Homer (what can I say, I got to pick the names, and I LOVED the Simpsons when I was a kid...  was our beloved Staffordshire Bull Terrier. He was Bart's shadow, and I'm sure it was Homer's mischievous nature that kept Bart on his toes and allowed him to live for such a great length of time. 

Unfortunately, we would not be given as long with Homer. He passed away VERY suddenly from Hemangiosarcoma on 02/02/2015, aged nine. It was so sudden. When I left for work that morning he was a-okay, and by 5PM that same day he was gone from our lives forever. Homer had such a lively, loving sprit, which makes his sudden demise all the more devastating. 

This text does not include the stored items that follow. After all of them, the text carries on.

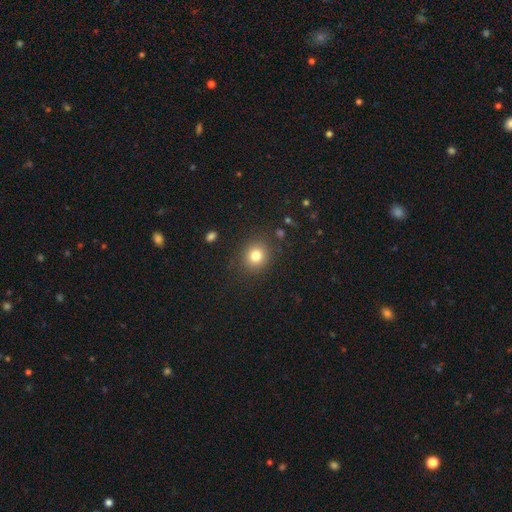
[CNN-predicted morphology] Smooth or featured? Predicted: smooth (p=0.80). How rounded? Predicted: round (p=0.81). Merging? Predicted: none (p=0.87).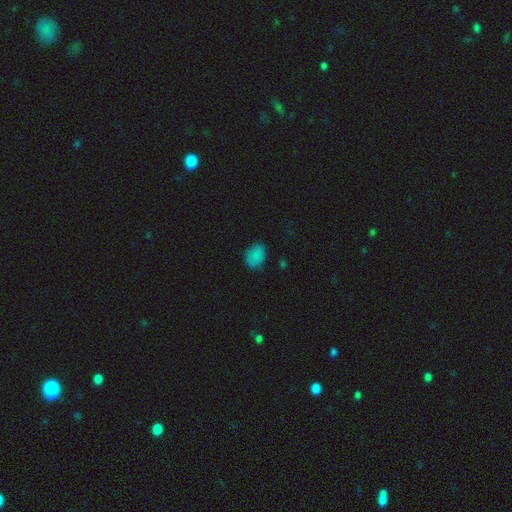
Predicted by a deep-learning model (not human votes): The model was most divided on "how rounded": in between: 76%, round: 23%, cigar-shaped: 1%. More confident: smooth or featured — smooth (81%); merging — none (76%).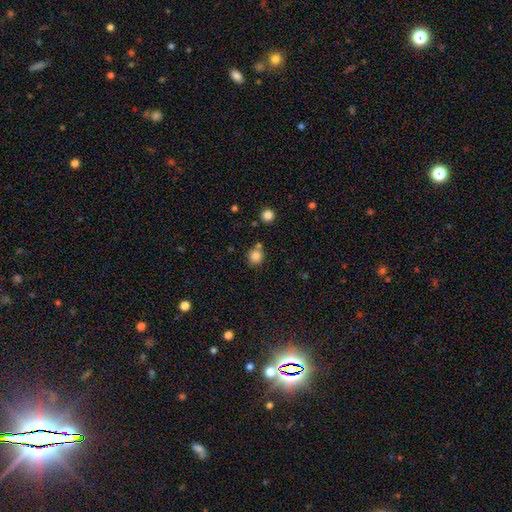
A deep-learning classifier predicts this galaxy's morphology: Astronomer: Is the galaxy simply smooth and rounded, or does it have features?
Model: smooth — 83%.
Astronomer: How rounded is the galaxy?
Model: round — 91%.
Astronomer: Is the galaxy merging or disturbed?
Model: none — 73%.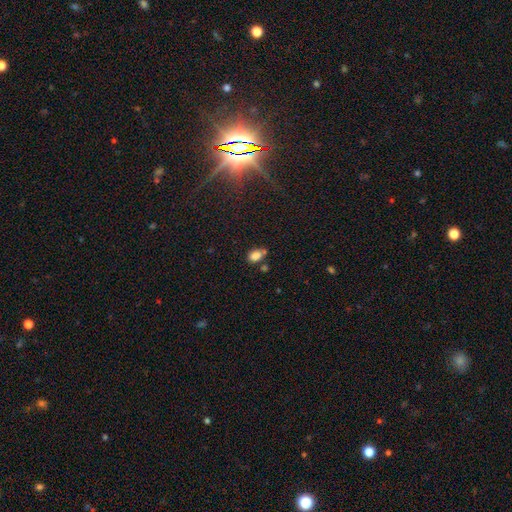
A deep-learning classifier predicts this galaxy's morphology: smooth 83%, star or artifact 11%, featured or disk 7%. Down the decision tree: how rounded — in between (79%); merging — none (56%).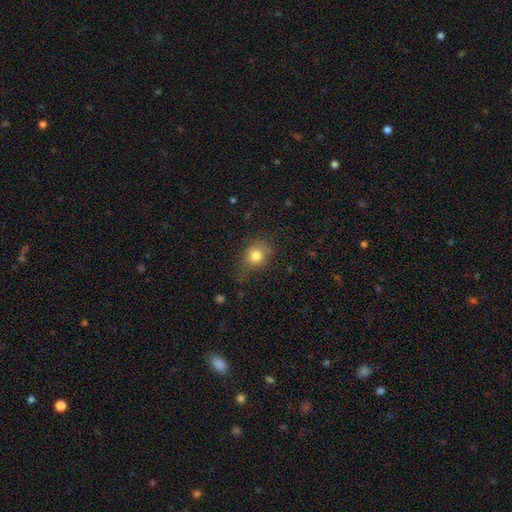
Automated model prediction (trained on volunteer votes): A smooth galaxy with no disk features (79%) that is round (66%). Merging: none (61%).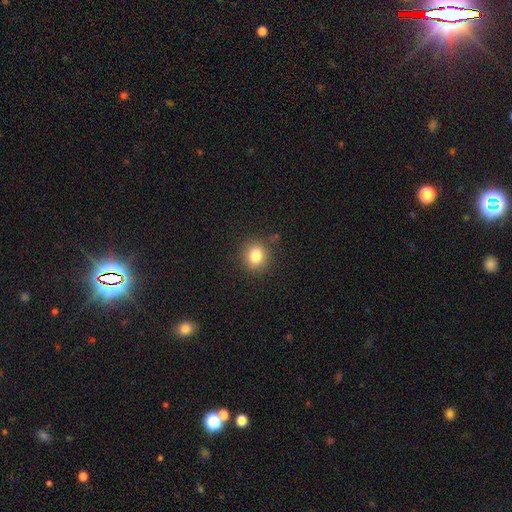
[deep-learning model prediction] Q: Smooth or featured?
A: smooth (81%); runner-up: star or artifact (12%)
Q: How rounded?
A: round (84%); runner-up: in between (15%)
Q: Merging?
A: none (87%); runner-up: minor disturbance (9%)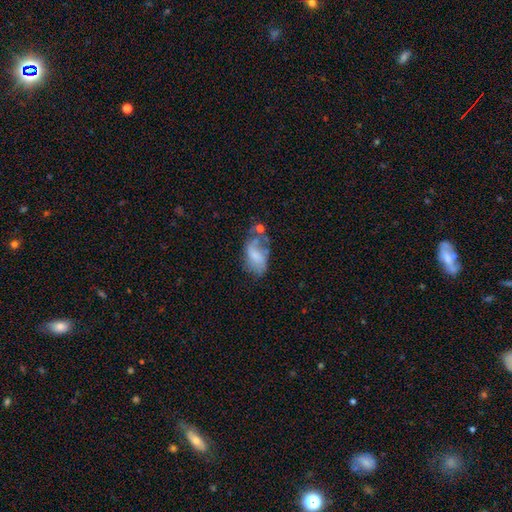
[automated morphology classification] Smooth or featured? Predicted: smooth (p=0.47). Merging? Predicted: major disturbance (p=0.29, tied with none).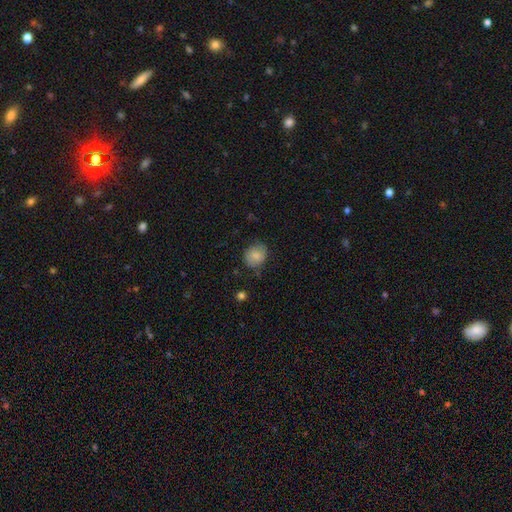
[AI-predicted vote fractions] Smooth or featured?
  - smooth: 79% *
  - featured or disk: 14%
  - star or artifact: 8%
How rounded?
  - round: 69% *
  - in between: 30%
  - cigar-shaped: 1%
Merging?
  - none: 72% *
  - minor disturbance: 21%
  - major disturbance: 5%
  - merger: 1%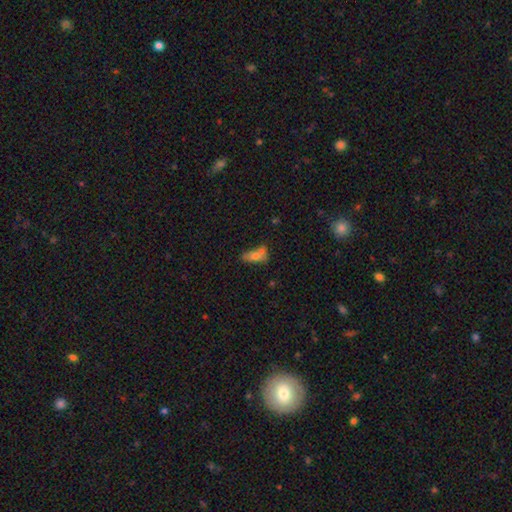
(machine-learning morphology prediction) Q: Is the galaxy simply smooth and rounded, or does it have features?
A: smooth — 67%.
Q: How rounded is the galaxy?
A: in between — 77%.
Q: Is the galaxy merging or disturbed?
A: none — 36%.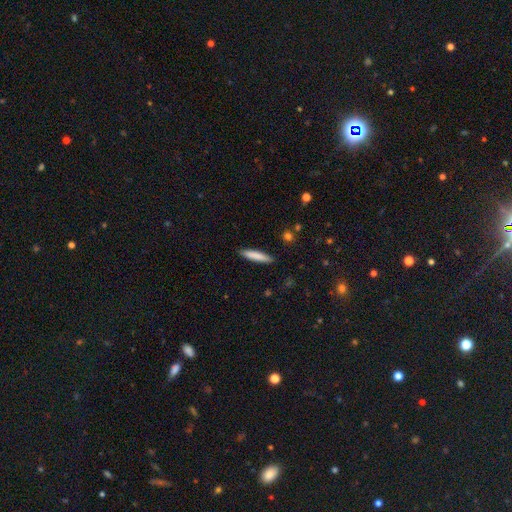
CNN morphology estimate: The model was most divided on "smooth or featured": smooth: 81%, featured or disk: 13%, star or artifact: 6%. More confident: merging — none (90%); how rounded — cigar-shaped (89%).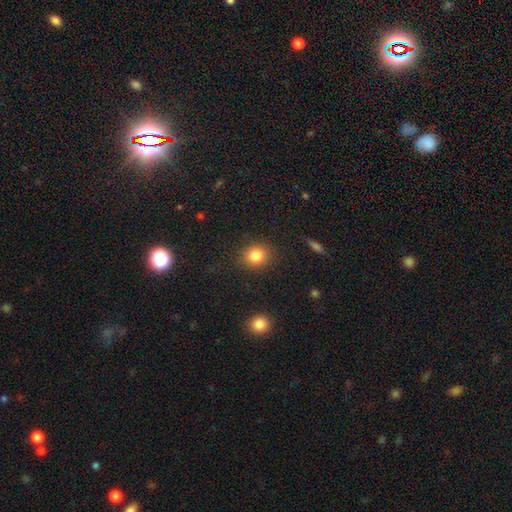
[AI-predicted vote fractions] A smooth galaxy with no disk features (82%) that is round (77%).

Vote fractions:
- Smooth or featured? smooth: 82% / star or artifact: 11% / featured or disk: 7%
- How rounded? round: 77% / in between: 22% / cigar-shaped: 1%
- Merging? none: 86% / minor disturbance: 9% / major disturbance: 3% / merger: 2%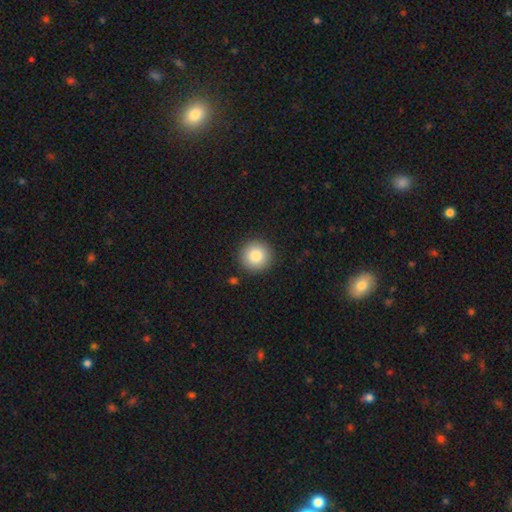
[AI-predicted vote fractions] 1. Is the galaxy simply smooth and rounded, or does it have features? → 84% smooth, 9% star or artifact, 7% featured or disk.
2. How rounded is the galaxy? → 95% round, 4% in between, 1% cigar-shaped.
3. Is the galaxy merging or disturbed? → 91% none, 6% minor disturbance, 2% major disturbance, 1% merger.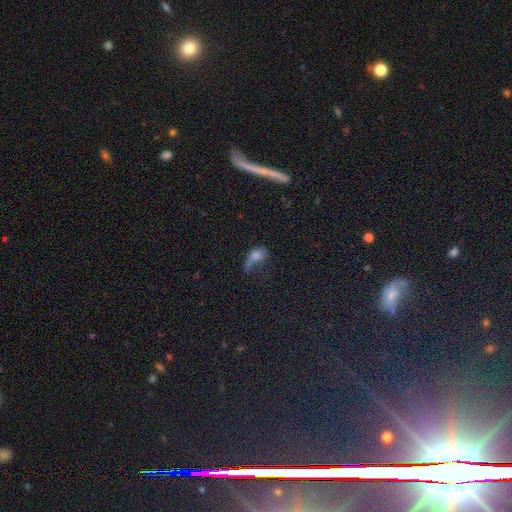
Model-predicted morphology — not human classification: smooth_or_featured: smooth (p=0.56) [alt: featured or disk p=0.27]
how_rounded: in between (p=0.65) [alt: round p=0.23]
merging: major disturbance (p=0.46) [alt: none p=0.25]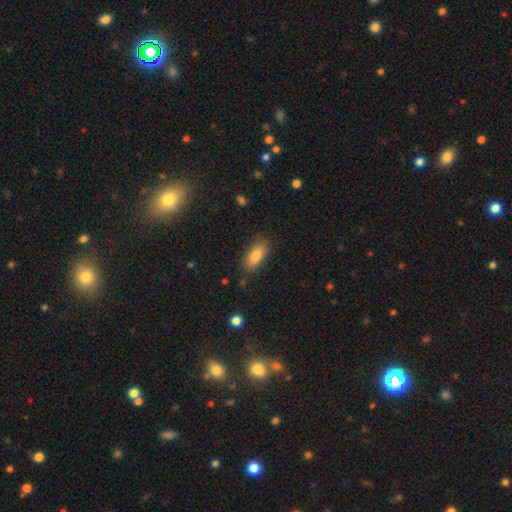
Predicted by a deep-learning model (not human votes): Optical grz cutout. It shows a smooth galaxy with no disk features (81%) that is in between round and cigar-shaped (84%). Merging: none (83%).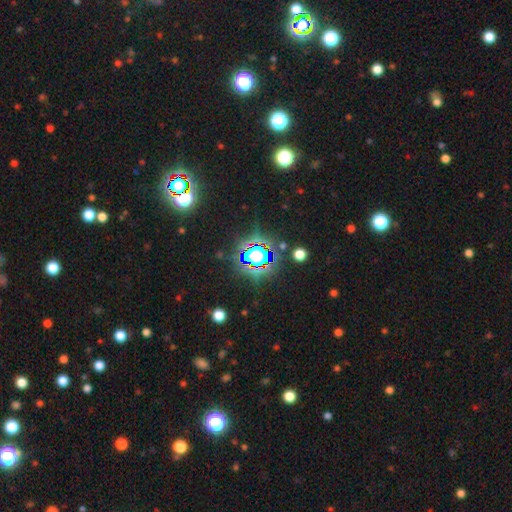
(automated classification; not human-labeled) Overall: star or artifact (69%).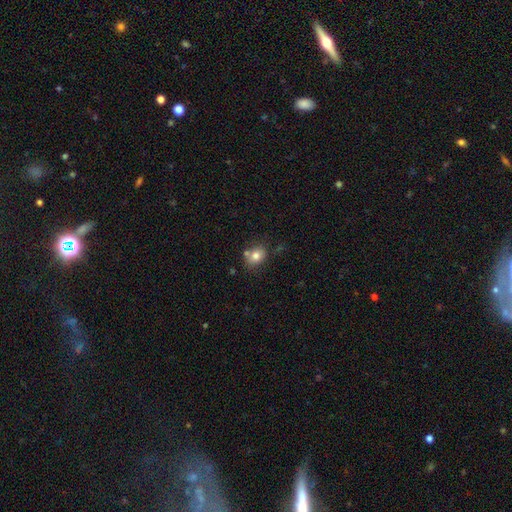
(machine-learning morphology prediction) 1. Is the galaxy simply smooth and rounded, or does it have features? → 78% smooth, 12% featured or disk, 11% star or artifact.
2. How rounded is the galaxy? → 56% round, 43% in between, 1% cigar-shaped.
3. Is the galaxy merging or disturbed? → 65% none, 16% merger, 15% minor disturbance, 4% major disturbance.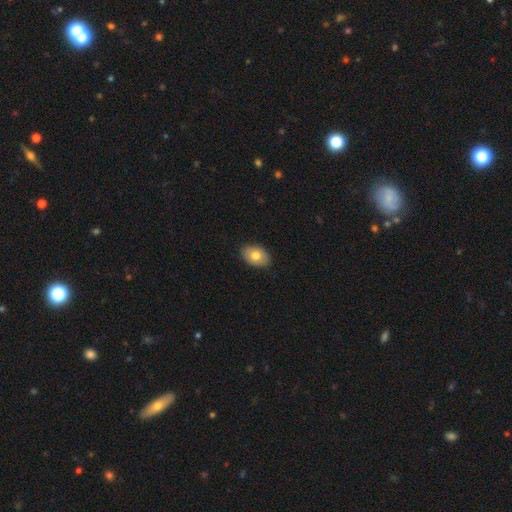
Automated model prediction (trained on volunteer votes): A smooth galaxy with no disk features (75%) that is in between round and cigar-shaped (86%). Merging: none (86%).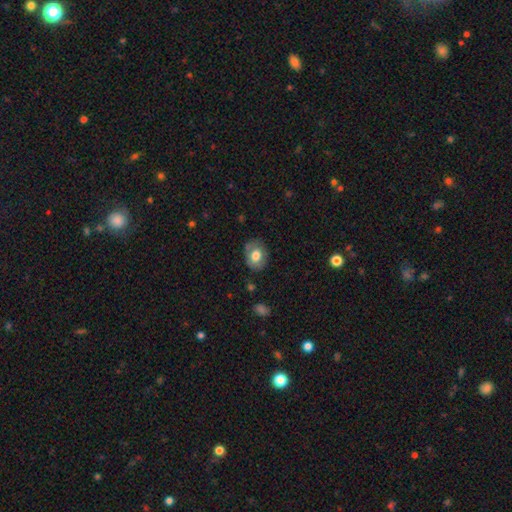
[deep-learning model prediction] The model was most divided on "how rounded": in between: 55%, round: 44%, cigar-shaped: 1%. More confident: merging — none (78%); smooth or featured — smooth (69%).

We have lost two much loved furbabies in less than two years, and the pain we were and are still feeling is immense. We should never take our furbabies for granted, and should cherish every moment we have with them, because one day, they may not be around any more. We still have our other furbaby, Eva, and I'll be hugging her just that little bit tighter from now on.


----------



## cgriffin (Nov 30, 2011)

I am so sorry for your losses. I know exactly how you feel - I lost my golden and my lab mix within 9 months of each other. They were so closely bonded to each other and to us and they died of the same cancer, no warning till it was too late. I think of them daily, they live on in my heart. For my golden Toby, it had been 2 years March 30, for my lab mix Thunder it had been 1 year on January 2.


----------



## Susan: w/ Summit we climb (Jun 12, 2014)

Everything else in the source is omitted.